What you should give back is a precise copy of the lines below from the one containing "52: (250, 246)" through the one containing "55: (300, 252)", with no pictures.
#### RECORDS SHOWN ####
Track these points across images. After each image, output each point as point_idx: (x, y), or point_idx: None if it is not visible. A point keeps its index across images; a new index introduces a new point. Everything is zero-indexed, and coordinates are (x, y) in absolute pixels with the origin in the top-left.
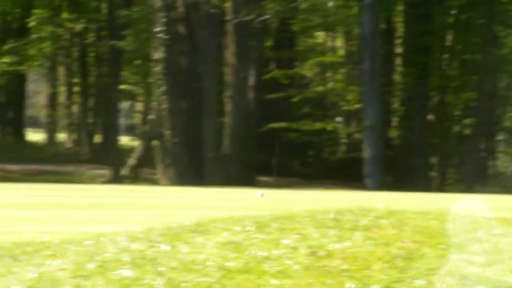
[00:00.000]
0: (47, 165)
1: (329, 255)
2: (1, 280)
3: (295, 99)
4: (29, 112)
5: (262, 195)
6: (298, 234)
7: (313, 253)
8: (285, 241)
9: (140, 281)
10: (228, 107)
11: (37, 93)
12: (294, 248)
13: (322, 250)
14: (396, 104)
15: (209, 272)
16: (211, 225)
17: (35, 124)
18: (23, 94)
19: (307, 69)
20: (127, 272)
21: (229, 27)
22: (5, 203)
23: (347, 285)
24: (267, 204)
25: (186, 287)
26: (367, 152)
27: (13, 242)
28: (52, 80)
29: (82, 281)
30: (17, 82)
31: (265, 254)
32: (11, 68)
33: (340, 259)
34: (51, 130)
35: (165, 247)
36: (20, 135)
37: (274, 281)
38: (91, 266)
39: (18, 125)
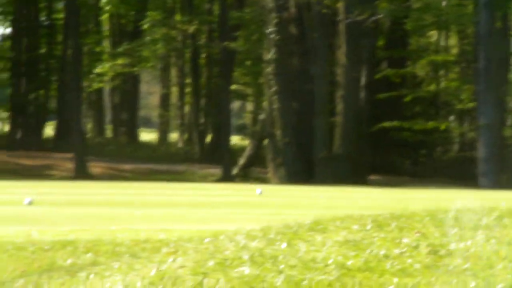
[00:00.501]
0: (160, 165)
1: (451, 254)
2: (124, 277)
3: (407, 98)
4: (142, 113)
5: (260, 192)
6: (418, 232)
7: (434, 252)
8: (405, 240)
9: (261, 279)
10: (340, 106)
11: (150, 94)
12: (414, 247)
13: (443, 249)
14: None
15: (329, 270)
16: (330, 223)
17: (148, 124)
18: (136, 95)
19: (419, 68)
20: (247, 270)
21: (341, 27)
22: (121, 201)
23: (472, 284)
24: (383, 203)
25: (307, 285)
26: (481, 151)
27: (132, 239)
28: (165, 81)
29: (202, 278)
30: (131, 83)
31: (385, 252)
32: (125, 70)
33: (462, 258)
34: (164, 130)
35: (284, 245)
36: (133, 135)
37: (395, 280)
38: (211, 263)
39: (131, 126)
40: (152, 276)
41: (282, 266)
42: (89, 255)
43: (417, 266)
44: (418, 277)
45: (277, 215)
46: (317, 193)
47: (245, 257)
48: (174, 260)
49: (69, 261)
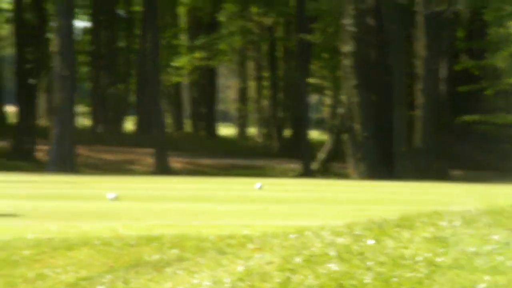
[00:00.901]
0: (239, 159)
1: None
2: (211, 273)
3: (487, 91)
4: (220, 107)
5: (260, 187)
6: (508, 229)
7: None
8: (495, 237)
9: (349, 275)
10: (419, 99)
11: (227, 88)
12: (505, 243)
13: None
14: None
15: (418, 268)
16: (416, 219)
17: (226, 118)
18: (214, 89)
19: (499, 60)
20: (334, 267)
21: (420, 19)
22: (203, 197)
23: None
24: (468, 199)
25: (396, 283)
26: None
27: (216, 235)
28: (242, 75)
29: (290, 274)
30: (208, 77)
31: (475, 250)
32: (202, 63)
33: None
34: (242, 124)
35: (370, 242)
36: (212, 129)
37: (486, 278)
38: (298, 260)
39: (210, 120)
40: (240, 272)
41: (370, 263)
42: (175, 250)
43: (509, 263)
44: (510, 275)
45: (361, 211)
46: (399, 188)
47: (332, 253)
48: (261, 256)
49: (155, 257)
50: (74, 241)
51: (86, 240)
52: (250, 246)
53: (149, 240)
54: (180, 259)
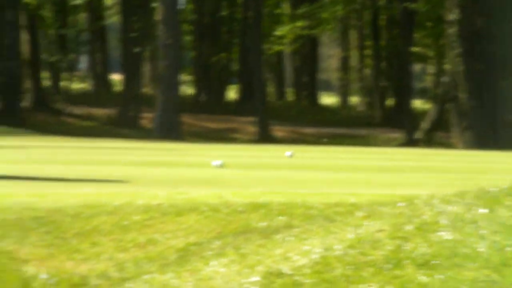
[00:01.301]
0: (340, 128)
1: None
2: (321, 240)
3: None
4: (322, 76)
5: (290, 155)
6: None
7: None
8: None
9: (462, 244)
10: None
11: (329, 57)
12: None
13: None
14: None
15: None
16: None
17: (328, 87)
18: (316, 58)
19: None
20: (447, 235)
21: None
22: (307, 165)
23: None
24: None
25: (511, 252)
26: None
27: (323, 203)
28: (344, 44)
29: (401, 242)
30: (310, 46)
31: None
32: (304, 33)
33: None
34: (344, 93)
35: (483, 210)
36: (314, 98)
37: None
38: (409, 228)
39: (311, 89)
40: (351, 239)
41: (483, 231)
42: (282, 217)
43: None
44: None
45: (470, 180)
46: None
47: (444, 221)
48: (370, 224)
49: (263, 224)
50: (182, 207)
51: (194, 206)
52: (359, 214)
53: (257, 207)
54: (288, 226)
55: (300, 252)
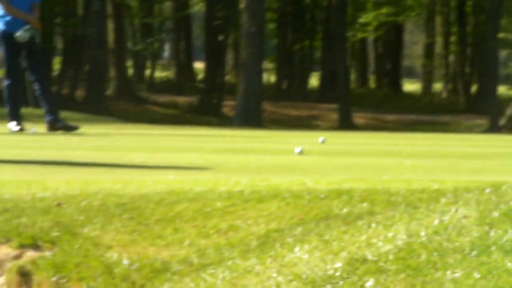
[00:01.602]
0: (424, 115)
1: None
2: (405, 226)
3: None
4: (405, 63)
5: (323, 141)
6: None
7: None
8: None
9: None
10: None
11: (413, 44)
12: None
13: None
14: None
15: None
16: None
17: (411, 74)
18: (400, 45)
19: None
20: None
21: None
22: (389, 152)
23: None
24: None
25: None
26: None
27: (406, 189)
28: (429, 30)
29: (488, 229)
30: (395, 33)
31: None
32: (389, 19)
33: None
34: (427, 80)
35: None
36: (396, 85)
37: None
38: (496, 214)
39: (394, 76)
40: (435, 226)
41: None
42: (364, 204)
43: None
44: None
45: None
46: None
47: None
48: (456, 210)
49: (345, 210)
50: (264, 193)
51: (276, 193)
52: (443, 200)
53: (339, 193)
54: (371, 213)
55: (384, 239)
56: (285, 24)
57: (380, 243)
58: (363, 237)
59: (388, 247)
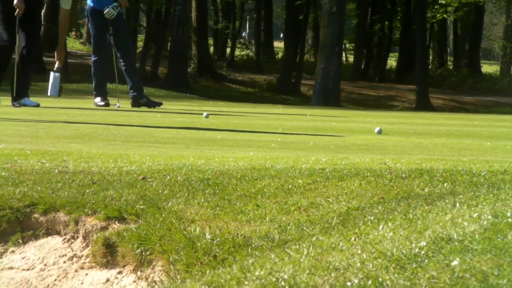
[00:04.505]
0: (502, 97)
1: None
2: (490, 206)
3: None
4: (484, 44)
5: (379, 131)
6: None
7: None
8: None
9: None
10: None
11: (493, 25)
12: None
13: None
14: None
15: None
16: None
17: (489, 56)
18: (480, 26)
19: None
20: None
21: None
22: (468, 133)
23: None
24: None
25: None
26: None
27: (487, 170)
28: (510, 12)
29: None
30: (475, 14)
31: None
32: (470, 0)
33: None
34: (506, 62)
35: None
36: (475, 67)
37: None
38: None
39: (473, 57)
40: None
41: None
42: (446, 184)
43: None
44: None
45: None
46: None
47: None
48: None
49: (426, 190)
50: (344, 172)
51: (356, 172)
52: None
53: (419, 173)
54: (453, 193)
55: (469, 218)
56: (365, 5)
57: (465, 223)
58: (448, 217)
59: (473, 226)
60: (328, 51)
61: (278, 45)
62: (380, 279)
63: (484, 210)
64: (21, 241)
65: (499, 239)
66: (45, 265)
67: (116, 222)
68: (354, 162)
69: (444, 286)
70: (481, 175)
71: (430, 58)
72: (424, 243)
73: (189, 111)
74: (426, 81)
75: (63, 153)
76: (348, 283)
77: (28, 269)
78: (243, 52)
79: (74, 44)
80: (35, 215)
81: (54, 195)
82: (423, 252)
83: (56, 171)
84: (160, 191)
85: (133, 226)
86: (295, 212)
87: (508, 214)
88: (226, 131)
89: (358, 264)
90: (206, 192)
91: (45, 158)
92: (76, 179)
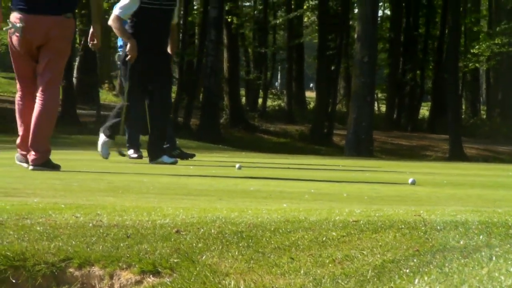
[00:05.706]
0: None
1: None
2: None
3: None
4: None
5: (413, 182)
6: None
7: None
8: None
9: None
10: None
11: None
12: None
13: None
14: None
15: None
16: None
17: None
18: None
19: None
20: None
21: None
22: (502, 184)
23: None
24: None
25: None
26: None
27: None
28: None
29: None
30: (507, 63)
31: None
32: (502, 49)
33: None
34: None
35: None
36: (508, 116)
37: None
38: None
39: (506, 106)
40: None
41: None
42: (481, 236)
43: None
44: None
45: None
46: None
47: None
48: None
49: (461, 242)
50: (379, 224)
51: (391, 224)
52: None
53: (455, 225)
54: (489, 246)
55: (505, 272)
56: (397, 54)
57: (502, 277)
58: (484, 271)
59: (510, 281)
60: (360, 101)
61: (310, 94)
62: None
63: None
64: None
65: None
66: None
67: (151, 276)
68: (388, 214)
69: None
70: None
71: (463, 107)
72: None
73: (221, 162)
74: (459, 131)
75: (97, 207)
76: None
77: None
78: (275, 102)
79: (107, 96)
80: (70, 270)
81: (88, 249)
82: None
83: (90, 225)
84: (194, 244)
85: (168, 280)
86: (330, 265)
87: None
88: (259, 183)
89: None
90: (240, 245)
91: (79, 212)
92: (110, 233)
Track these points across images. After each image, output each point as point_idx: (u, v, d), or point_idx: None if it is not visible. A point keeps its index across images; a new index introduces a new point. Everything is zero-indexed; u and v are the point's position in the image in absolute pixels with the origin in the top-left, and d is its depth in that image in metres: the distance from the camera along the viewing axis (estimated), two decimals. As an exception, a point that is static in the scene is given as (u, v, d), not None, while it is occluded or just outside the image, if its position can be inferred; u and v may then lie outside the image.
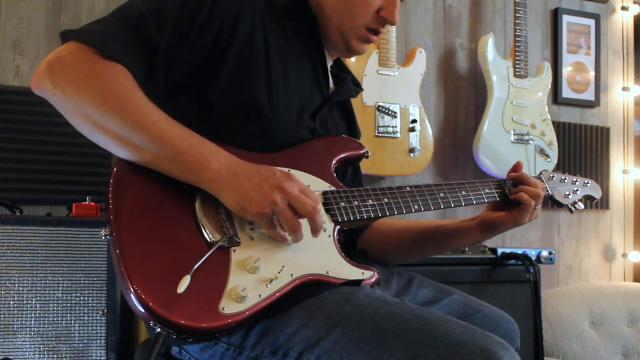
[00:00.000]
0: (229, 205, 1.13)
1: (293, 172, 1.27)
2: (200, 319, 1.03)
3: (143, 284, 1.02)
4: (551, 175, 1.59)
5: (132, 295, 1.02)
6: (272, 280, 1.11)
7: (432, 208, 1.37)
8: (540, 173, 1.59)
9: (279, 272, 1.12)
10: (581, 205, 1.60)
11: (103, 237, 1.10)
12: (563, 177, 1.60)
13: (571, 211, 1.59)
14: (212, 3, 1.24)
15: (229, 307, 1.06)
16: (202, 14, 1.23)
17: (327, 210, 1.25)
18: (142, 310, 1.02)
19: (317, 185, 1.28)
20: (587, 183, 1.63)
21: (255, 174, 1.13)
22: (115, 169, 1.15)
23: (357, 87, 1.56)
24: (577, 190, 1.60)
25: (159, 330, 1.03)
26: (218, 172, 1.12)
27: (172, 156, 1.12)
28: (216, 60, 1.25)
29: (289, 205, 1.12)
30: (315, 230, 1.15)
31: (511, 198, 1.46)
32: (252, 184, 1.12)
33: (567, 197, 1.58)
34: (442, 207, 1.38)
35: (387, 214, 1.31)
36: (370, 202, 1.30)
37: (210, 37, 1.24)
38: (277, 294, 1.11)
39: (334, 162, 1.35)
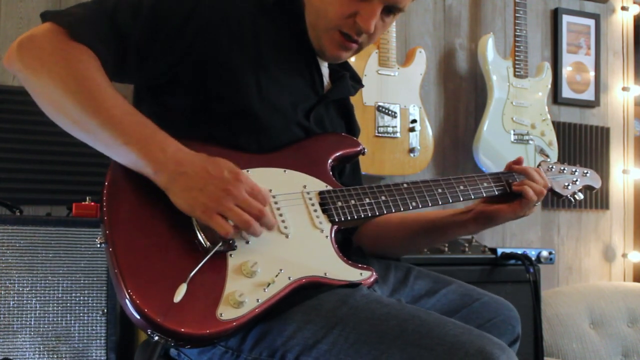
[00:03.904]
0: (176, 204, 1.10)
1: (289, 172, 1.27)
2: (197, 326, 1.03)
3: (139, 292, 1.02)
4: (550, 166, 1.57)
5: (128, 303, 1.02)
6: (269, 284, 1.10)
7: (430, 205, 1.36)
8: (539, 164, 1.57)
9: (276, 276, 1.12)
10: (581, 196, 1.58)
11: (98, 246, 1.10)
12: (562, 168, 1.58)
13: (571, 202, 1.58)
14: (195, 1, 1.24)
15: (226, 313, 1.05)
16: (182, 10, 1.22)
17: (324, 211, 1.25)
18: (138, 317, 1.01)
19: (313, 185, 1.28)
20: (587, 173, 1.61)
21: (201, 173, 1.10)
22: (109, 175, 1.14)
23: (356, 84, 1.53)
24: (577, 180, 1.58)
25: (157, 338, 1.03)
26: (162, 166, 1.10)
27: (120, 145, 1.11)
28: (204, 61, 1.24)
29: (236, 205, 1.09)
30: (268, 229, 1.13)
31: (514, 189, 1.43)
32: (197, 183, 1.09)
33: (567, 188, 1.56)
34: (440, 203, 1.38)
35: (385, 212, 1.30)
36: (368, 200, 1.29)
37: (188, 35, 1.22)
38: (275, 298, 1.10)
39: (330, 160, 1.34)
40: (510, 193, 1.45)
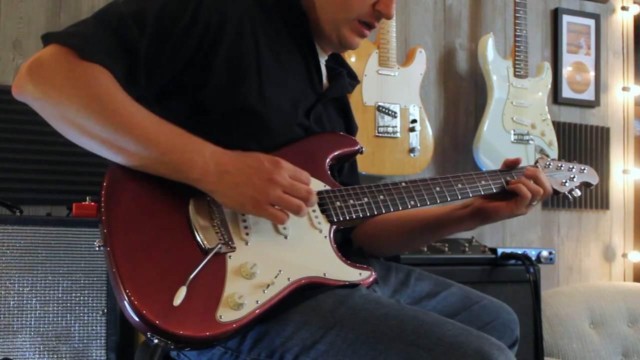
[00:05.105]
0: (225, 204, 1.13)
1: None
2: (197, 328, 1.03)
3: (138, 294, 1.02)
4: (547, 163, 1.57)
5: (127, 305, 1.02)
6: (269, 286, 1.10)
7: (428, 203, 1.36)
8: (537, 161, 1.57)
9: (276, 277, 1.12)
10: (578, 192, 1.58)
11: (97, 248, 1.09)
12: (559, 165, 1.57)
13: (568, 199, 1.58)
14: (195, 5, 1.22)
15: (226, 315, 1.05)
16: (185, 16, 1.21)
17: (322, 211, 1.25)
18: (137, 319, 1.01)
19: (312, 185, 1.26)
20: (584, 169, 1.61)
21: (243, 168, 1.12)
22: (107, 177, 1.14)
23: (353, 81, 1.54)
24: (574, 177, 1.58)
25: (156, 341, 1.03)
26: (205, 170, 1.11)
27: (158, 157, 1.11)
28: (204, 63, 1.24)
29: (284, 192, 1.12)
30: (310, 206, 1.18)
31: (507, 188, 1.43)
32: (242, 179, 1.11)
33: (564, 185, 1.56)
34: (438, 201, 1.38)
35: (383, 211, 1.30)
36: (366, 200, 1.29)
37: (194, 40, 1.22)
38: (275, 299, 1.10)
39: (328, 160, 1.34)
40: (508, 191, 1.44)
####
● **YOUR SOLUTION**
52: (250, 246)
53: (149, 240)
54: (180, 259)
[00:01.301]
0: (340, 128)
1: None
2: (321, 240)
3: None
4: (322, 76)
5: (290, 155)
6: None
7: None
8: None
9: (462, 244)
10: None
11: (329, 57)
12: None
13: None
14: None
15: None
16: None
17: (328, 87)
18: (316, 58)
19: None
20: (447, 235)
21: None
22: (307, 165)
23: None
24: None
25: (511, 252)
26: None
27: (323, 203)
28: (344, 44)
29: (401, 242)
30: (310, 46)
31: None
32: (304, 33)
33: None
34: (344, 93)
35: (483, 210)
36: (314, 98)
37: None
38: (409, 228)
39: (311, 89)
40: (351, 239)
41: (483, 231)
42: (282, 217)
43: None
44: None
45: (470, 180)
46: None
47: (444, 221)
48: (370, 224)
49: (263, 224)
50: (182, 207)
51: (194, 206)
52: (359, 214)
53: (257, 207)
54: (288, 226)
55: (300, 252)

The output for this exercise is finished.